> [WHAT YOU NEED TO DO] Please report every line of the listing below that has the word "left" in it.

•••

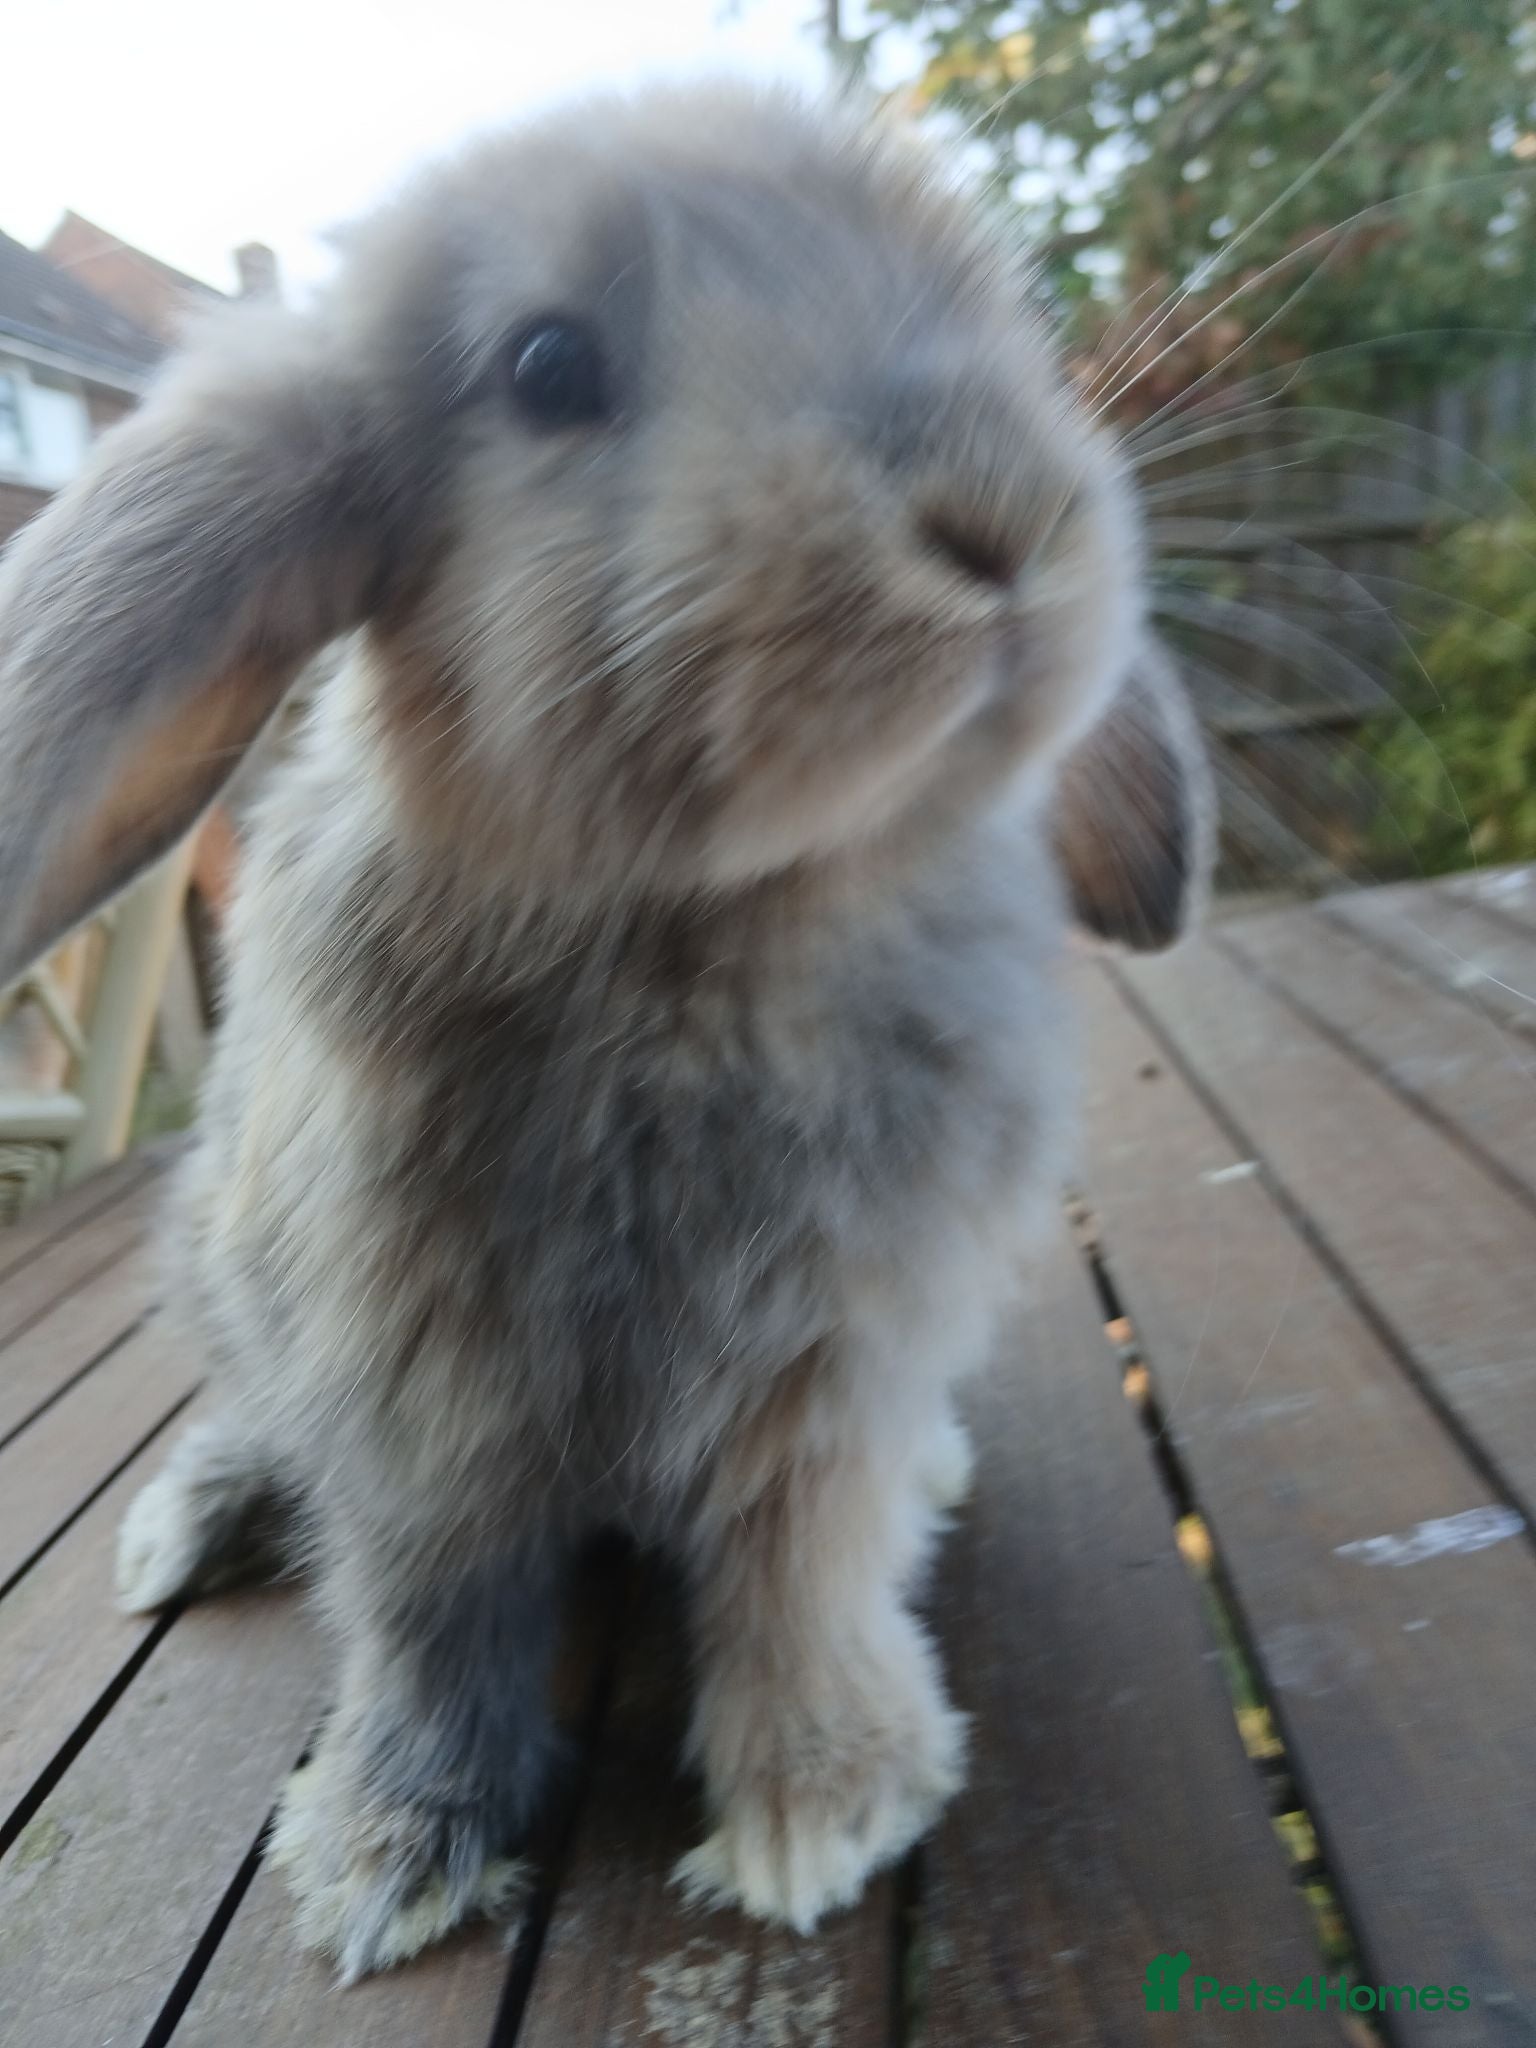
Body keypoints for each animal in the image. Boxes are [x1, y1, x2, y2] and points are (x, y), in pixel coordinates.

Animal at [0, 84, 1212, 1980]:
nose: (1000, 515)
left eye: (989, 306)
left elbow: (803, 1574)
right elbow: (431, 1618)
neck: (709, 937)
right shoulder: (416, 1403)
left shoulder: (830, 1376)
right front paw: (384, 1861)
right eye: (548, 365)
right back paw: (192, 1520)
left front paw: (821, 1814)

•••

> [FINAL ANSWER]
left eye: (989, 306)
left elbow: (803, 1574)
left shoulder: (830, 1376)
left front paw: (821, 1814)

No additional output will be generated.